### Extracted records

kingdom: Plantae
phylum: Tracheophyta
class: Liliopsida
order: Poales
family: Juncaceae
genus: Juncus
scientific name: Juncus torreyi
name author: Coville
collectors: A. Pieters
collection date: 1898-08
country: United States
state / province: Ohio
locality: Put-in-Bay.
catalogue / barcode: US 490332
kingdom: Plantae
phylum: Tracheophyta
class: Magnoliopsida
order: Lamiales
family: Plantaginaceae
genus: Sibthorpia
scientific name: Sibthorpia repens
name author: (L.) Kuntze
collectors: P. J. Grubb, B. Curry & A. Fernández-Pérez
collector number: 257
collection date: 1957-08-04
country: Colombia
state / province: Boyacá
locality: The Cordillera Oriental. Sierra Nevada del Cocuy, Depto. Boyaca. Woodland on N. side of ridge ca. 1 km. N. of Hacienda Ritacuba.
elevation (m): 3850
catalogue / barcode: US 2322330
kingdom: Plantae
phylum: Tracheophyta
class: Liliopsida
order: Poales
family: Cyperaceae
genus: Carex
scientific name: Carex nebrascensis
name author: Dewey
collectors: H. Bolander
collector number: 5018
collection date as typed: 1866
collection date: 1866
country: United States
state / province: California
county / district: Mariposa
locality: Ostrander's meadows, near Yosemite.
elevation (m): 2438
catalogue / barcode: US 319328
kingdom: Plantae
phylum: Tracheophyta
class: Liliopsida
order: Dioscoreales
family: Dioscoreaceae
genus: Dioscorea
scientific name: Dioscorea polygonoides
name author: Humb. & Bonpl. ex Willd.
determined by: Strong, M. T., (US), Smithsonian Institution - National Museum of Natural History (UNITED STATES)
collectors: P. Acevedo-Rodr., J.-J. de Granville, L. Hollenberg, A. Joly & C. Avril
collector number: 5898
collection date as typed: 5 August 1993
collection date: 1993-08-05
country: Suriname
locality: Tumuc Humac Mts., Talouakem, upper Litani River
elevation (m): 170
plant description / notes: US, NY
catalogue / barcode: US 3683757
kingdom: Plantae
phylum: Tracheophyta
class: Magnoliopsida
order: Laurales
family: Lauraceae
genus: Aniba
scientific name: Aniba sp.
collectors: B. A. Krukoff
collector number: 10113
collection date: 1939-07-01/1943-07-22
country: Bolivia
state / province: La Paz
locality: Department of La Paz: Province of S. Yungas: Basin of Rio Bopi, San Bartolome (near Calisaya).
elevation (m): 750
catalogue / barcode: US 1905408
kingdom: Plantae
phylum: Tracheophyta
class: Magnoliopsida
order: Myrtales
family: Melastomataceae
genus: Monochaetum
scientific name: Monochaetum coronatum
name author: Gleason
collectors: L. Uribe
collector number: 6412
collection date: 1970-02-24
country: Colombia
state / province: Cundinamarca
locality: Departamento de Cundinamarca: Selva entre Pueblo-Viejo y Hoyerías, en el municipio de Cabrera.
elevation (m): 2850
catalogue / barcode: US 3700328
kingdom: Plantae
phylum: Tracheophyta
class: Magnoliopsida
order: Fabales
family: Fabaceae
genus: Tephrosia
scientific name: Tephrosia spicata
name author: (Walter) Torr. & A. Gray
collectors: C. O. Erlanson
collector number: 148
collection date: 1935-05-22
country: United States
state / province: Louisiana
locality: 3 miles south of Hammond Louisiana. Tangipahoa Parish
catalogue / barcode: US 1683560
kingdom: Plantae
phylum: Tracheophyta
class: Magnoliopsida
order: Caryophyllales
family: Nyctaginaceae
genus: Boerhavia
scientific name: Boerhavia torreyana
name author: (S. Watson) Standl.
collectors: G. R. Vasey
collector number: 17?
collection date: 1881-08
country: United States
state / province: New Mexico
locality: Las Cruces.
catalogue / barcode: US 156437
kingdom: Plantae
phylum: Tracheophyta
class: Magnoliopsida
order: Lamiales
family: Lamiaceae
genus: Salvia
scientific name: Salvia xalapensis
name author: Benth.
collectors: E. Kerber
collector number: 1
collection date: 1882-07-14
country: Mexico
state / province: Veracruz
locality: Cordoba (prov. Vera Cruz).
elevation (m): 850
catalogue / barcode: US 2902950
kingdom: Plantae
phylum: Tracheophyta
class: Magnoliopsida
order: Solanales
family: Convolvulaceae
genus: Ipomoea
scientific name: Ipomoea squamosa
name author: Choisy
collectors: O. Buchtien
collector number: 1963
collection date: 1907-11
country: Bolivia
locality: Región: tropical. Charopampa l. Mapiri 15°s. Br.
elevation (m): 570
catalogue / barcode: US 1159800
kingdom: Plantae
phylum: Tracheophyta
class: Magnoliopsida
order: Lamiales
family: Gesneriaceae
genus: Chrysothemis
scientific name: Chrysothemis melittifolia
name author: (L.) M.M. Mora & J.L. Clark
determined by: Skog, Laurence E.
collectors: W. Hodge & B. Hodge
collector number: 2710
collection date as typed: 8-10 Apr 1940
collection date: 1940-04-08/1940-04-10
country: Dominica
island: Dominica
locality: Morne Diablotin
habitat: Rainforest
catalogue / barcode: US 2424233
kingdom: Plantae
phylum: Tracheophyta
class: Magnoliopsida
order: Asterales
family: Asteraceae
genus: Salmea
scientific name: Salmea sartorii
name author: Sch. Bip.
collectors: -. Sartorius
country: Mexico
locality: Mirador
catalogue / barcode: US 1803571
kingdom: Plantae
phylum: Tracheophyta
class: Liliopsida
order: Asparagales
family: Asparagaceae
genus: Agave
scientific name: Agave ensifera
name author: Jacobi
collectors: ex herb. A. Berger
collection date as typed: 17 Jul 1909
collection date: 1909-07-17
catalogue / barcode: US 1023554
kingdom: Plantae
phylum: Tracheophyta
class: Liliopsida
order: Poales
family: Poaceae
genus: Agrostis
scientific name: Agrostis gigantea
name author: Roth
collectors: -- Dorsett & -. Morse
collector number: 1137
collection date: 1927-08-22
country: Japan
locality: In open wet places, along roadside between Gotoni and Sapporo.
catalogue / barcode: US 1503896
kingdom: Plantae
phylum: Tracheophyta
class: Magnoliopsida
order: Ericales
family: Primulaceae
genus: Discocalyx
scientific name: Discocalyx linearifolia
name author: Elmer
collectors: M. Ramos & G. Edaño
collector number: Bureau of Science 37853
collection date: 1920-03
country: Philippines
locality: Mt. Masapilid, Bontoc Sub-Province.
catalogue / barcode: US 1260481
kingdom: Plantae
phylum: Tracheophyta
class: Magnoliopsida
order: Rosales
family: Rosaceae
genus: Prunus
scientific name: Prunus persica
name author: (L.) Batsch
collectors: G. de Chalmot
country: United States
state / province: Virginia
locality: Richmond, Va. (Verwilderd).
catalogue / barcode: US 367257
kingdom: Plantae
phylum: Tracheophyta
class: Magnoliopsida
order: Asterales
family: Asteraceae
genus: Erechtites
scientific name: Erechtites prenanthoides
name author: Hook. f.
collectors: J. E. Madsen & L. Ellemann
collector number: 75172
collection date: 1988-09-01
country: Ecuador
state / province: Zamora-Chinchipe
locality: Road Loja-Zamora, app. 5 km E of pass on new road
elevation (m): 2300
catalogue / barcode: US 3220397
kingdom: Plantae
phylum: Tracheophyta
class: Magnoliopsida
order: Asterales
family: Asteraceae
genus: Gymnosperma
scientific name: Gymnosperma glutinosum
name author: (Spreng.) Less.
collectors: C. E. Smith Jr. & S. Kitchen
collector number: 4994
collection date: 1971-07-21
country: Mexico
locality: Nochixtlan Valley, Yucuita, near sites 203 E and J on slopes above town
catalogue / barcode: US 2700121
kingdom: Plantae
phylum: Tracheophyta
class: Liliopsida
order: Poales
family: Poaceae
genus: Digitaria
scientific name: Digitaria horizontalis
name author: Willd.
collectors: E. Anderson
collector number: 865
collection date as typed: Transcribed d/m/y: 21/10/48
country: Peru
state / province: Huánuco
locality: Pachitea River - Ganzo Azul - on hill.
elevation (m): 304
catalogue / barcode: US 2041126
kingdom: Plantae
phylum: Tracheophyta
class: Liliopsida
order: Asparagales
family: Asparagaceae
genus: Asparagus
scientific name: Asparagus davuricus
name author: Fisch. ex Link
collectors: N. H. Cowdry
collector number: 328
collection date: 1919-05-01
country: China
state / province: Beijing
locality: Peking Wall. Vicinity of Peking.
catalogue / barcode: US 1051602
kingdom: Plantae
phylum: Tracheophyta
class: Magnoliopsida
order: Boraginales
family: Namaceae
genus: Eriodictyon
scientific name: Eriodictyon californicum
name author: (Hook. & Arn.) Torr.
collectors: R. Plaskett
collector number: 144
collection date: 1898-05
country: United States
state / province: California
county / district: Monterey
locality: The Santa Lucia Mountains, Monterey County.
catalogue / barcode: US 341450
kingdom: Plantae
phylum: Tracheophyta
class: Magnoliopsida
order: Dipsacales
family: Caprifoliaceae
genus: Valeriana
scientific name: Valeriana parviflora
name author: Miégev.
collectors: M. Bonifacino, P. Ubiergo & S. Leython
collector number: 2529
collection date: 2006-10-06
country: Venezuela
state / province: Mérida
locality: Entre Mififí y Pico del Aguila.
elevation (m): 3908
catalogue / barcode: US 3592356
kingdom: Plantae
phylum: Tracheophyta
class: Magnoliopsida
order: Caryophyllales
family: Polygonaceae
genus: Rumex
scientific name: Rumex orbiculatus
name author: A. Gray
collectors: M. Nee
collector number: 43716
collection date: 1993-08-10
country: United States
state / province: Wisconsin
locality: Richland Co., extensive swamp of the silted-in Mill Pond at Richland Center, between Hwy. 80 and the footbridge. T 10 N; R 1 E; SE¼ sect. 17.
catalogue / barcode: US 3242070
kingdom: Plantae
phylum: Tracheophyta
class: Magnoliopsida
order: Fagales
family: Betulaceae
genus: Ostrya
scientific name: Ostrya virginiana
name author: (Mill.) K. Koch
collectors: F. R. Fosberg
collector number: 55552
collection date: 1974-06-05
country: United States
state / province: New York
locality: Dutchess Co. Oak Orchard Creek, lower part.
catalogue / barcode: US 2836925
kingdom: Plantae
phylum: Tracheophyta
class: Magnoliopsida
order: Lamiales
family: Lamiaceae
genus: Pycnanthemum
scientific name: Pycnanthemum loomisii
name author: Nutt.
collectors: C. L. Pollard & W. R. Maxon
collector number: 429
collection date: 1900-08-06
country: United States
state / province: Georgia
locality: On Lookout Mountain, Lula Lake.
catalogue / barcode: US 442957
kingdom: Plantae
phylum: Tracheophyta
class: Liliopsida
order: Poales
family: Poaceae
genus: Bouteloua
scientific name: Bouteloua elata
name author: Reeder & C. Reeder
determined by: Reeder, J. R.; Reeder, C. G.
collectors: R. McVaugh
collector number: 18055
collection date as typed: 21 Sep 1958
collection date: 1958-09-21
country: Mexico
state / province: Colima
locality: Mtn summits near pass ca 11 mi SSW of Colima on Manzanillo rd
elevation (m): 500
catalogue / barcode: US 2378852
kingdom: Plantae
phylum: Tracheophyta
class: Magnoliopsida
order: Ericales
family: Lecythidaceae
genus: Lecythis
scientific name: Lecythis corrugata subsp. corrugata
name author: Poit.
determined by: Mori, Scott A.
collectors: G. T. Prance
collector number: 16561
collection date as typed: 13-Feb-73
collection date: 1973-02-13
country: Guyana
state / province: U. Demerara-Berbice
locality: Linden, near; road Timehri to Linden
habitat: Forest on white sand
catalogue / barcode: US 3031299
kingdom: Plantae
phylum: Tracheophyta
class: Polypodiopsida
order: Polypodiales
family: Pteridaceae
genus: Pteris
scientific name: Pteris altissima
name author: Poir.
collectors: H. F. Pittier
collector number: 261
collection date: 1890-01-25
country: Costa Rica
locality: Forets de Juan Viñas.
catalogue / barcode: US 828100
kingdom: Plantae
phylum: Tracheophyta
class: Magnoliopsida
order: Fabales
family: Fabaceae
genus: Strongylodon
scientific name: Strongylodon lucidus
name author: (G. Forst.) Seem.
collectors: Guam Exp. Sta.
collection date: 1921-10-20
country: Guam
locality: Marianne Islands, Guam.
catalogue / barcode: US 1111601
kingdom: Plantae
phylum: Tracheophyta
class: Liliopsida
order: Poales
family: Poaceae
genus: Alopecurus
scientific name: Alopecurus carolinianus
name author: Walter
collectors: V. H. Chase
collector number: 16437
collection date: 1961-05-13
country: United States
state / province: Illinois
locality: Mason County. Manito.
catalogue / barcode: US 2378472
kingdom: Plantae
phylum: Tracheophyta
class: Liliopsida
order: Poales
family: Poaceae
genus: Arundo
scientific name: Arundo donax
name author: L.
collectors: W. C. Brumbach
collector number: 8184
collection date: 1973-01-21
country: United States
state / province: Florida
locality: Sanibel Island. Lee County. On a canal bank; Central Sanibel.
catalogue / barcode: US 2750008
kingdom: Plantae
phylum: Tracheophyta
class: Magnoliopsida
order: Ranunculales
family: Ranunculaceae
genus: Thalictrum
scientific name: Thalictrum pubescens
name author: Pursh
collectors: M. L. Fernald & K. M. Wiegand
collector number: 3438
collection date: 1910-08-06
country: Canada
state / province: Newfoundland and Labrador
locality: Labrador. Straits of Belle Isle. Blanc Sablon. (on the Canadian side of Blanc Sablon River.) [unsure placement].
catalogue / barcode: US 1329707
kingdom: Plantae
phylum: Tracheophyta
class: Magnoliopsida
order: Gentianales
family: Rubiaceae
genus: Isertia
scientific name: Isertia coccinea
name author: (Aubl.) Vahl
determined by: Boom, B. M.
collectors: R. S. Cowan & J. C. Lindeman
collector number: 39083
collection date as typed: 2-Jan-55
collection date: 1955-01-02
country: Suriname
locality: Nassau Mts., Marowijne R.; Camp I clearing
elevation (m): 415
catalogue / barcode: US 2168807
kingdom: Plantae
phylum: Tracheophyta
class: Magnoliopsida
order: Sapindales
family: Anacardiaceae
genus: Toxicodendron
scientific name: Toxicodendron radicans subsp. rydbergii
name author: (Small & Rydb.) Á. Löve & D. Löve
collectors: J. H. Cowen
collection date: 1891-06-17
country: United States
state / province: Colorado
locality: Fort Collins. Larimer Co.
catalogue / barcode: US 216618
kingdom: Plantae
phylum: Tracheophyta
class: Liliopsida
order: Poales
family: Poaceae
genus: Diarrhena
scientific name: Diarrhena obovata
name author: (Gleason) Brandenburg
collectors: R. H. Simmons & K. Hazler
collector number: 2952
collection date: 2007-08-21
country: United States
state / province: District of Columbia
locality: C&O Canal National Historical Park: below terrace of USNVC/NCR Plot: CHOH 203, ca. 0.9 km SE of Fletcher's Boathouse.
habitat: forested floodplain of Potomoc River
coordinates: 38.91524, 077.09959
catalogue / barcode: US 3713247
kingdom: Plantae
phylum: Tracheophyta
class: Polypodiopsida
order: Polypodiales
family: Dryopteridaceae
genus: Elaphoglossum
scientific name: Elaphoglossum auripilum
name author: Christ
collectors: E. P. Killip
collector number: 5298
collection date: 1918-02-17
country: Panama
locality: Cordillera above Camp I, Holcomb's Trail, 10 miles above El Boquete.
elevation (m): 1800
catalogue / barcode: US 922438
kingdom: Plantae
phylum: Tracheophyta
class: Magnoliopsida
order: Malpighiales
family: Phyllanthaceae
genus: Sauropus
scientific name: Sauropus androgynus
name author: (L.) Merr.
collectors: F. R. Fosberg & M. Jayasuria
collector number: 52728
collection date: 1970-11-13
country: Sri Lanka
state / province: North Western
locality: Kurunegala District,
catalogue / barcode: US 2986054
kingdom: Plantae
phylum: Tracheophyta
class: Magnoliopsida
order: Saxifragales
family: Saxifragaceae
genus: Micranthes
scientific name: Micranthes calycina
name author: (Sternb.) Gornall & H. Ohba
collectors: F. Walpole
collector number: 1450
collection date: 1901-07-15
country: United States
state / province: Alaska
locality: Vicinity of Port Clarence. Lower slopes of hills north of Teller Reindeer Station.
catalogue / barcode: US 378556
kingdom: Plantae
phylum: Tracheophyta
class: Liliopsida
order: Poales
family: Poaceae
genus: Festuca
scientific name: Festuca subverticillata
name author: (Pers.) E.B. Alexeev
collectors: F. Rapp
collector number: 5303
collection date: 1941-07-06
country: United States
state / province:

### Task prompt
Turn the lines above, from the first one through the line containing "state / province: Ohio", into a Markdown table with the columns n and Line. Number each row and skip any blank lines.

### Completed exercise
| n | Line |
|---|---|
| 1 | kingdom: Plantae |
| 2 | phylum: Tracheophyta |
| 3 | class: Liliopsida |
| 4 | order: Poales |
| 5 | family: Juncaceae |
| 6 | genus: Juncus |
| 7 | scientific name: Juncus torreyi |
| 8 | name author: Coville |
| 9 | collectors: A. Pieters |
| 10 | collection date: 1898-08 |
| 11 | country: United States |
| 12 | state / province: Ohio |